= Holland and Sons =

English cabinet maker of the 19th and early 20th centuries

The English firm of Holland & Sons (1803–1942) became from 1843 one of the largest and most successful cabinet makers, and a rival to Gillows of Lancaster and London.

The company's labelled Day books are now housed in the Victoria and Albert Museum Archive of Art and Design where they present a virtual "who's who" of nineteenth century society.

The company was established in 1803 by Stephen Taprell and William Holland, a relation of the architect Henry Holland. Always on the leading edge of fashion, Holland & Sons employed some of England's foremost designers and participated in all of the International Exhibitions of 1851, 1855, 1862, 1867, 1872 and 1878. Holland and Sons also participated in many of the leading international exhibitions including London in 1862, Vienna in 1873 and Paris in 1867 and 1872.

After a brief period in which the company was known as Taprell, Holland & Son c.1835-43, William Holland gained sole command after the senior partner Taprell's retirement. From 1843 onwards they were known as Holland and Sons. The relationship between builder and cabinet maker is similar to another leading Victorian firm, Trollope and Sons.

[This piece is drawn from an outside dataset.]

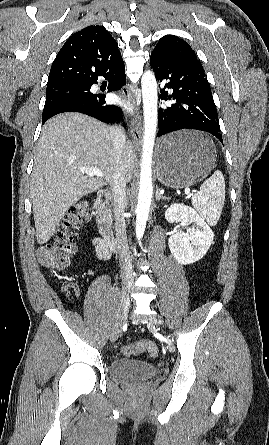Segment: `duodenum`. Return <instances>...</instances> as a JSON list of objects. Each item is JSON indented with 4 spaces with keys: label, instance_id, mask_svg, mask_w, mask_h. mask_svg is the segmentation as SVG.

Their earliest known commission was to furnish the Athenaeum Club, London, 1824- 1838. They also worked alongside the prestigious firm of Thomas Dowbiggin at Osborne House, and eventually took over their premises and business at 23 Mount Street, London in 1851 and 1853 respectively. In 1851, when the company was based in Mount Street and employed 351 people, they won a prize at the Great Exhibition for a bookcase. By then, after being granted a Royal Warrant of Appointment (United Kingdom) early in the reign of Queen Victoria, they had already taken a leading part in the decoration and furnishing of Osborne House, Sandringham House, Balmoral Castle, Windsor Castle and the apartments of the Prince and Princess of Wales at Marlborough House, executing numerous exceptional pieces of furniture. Holland and Sons also executed over three hundred separate commissions for the British Government, including the Palace of Westminster, the Victoria and Albert Museum, and oversaw the State funeral of Arthur Wellesley, 1st Duke of Wellington. One of their celebrated private commissions was a suite of bedroom furniture for the late Sir Harold Augustus Wernher, 3rd Baronet at Luton Hoo. During the latter half of the 19th century, Holland and Sons also supplied furniture for such notable London clubs as the Reform Club and the Oxford and Cambridge Club. They shared the commission for the new Palace of Westminster with Gillows.

A pair of Royal Victorian gilt-bronze mounted tulipwood, yewwood, amboyna, harewood, and ivory marquetry center tables sold for US$1,052,500 at Sotheby's in 2011.